▶ _Problems to work on_
A) Which kubectl version does the Amazon EKS page list as a prerequisite?
B) From the dataset items, print the lines starting with the line that contains "country: Austria" and going on through the line that contains "order: Cyatheales".

Start of Source excerpt

Aller au contenu

Amazon EKS

The following instructions are community-authored and may not be up to date.

It is advised to consult the official AWS EKS documentation for the latest best practices and configurations as well as the latest version of the Assemblyline Helm chart.

Prerequisites

Tool Version Purpose
aws CLI v2+ AWS resource management
kubectl 1.30+ Kubernetes management
helm 3.x Chart deployment
eksctl latest (Optional) EKS helpers

Ensure your AWS credentials are configured with permissions for EKS, EC2, S3, ElastiCache, IAM, and ELBv2.

End of Source excerpt
Start of Excerpted data

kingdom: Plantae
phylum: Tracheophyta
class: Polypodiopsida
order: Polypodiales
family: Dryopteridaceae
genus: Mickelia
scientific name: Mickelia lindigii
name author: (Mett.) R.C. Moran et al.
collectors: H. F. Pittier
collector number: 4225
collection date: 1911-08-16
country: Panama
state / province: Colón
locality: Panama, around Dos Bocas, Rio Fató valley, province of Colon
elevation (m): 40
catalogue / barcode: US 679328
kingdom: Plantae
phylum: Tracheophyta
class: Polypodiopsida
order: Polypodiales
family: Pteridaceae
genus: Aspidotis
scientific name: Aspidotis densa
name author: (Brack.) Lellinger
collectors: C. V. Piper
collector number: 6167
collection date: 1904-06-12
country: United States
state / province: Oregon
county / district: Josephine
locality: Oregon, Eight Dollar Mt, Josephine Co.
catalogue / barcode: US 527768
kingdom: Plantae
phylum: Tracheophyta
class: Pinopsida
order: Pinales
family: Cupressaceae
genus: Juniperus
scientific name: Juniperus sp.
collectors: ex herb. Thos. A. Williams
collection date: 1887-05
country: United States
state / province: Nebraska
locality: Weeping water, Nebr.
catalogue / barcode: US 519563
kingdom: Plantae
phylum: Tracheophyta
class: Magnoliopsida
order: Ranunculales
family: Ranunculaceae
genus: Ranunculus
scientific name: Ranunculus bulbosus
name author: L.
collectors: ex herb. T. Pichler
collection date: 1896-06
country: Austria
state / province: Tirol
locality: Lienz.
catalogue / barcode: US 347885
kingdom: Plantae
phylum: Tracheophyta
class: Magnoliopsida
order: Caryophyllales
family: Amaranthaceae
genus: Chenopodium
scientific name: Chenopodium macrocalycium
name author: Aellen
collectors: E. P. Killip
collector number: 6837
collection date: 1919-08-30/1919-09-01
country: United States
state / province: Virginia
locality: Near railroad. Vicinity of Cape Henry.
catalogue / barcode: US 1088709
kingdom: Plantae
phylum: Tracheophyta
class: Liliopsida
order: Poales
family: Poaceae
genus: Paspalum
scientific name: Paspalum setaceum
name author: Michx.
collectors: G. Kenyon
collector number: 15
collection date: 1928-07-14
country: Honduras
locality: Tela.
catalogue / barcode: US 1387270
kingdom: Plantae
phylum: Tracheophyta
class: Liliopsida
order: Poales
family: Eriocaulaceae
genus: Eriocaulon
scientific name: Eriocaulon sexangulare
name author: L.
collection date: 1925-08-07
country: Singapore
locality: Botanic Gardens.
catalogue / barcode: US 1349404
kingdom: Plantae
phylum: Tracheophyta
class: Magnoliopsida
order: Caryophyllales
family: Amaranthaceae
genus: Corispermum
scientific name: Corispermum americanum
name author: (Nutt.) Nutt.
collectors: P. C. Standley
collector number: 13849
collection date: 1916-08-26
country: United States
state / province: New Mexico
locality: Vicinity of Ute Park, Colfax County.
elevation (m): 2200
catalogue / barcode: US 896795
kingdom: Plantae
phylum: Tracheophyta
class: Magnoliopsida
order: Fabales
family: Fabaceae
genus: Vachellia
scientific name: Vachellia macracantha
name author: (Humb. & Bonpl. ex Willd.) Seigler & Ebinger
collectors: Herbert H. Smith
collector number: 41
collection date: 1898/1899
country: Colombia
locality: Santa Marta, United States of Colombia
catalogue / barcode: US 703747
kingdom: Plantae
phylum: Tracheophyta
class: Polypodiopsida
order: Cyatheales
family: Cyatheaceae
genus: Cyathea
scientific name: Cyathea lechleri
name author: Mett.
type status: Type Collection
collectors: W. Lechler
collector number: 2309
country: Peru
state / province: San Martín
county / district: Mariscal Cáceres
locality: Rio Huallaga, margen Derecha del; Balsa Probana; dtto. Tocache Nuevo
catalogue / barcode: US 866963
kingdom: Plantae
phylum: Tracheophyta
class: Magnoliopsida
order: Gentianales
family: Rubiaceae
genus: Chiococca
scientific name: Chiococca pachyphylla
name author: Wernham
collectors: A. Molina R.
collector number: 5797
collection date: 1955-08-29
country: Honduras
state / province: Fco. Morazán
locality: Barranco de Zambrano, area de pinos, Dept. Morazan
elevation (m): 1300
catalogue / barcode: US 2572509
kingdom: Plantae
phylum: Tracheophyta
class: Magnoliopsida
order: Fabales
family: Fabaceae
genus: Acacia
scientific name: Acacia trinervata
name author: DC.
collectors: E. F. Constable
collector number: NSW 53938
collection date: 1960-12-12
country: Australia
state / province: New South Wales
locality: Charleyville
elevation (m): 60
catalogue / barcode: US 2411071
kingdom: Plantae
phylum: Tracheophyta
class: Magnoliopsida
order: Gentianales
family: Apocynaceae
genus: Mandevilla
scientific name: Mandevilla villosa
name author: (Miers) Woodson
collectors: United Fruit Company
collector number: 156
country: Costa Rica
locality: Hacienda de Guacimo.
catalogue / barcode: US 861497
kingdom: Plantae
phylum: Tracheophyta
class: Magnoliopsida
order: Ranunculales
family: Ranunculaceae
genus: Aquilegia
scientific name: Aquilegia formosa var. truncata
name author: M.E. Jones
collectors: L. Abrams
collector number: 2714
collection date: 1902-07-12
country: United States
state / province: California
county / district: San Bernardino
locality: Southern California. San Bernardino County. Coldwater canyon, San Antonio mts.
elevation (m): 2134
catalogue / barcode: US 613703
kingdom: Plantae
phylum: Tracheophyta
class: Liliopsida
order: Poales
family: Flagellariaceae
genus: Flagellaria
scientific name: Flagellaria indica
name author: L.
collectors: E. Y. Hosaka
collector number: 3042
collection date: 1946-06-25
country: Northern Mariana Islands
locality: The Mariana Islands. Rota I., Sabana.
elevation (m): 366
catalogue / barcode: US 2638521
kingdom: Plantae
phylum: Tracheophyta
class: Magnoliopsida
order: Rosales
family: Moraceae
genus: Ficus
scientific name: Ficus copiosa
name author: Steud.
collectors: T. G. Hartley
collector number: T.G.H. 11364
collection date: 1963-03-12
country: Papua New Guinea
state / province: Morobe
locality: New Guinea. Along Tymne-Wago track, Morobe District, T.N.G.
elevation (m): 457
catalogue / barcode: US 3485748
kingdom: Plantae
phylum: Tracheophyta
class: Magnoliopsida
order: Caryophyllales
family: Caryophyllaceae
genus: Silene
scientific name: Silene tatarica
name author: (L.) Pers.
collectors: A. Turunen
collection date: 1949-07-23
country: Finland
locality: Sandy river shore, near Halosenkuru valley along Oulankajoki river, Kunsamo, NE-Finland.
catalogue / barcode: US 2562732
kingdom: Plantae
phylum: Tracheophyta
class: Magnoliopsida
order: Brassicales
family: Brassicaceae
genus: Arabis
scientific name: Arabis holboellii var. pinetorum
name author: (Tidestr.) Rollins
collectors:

End of Excerpted data

▶ _The results_
A) 1.30+

B)
country: Austria
state / province: Tirol
locality: Lienz.
catalogue / barcode: US 347885
kingdom: Plantae
phylum: Tracheophyta
class: Magnoliopsida
order: Caryophyllales
family: Amaranthaceae
genus: Chenopodium
scientific name: Chenopodium macrocalycium
name author: Aellen
collectors: E. P. Killip
collector number: 6837
collection date: 1919-08-30/1919-09-01
country: United States
state / province: Virginia
locality: Near railroad. Vicinity of Cape Henry.
catalogue / barcode: US 1088709
kingdom: Plantae
phylum: Tracheophyta
class: Liliopsida
order: Poales
family: Poaceae
genus: Paspalum
scientific name: Paspalum setaceum
name author: Michx.
collectors: G. Kenyon
collector number: 15
collection date: 1928-07-14
country: Honduras
locality: Tela.
catalogue / barcode: US 1387270
kingdom: Plantae
phylum: Tracheophyta
class: Liliopsida
order: Poales
family: Eriocaulaceae
genus: Eriocaulon
scientific name: Eriocaulon sexangulare
name author: L.
collection date: 1925-08-07
country: Singapore
locality: Botanic Gardens.
catalogue / barcode: US 1349404
kingdom: Plantae
phylum: Tracheophyta
class: Magnoliopsida
order: Caryophyllales
family: Amaranthaceae
genus: Corispermum
scientific name: Corispermum americanum
name author: (Nutt.) Nutt.
collectors: P. C. Standley
collector number: 13849
collection date: 1916-08-26
country: United States
state / province: New Mexico
locality: Vicinity of Ute Park, Colfax County.
elevation (m): 2200
catalogue / barcode: US 896795
kingdom: Plantae
phylum: Tracheophyta
class: Magnoliopsida
order: Fabales
family: Fabaceae
genus: Vachellia
scientific name: Vachellia macracantha
name author: (Humb. & Bonpl. ex Willd.) Seigler & Ebinger
collectors: Herbert H. Smith
collector number: 41
collection date: 1898/1899
country: Colombia
locality: Santa Marta, United States of Colombia
catalogue / barcode: US 703747
kingdom: Plantae
phylum: Tracheophyta
class: Polypodiopsida
order: Cyatheales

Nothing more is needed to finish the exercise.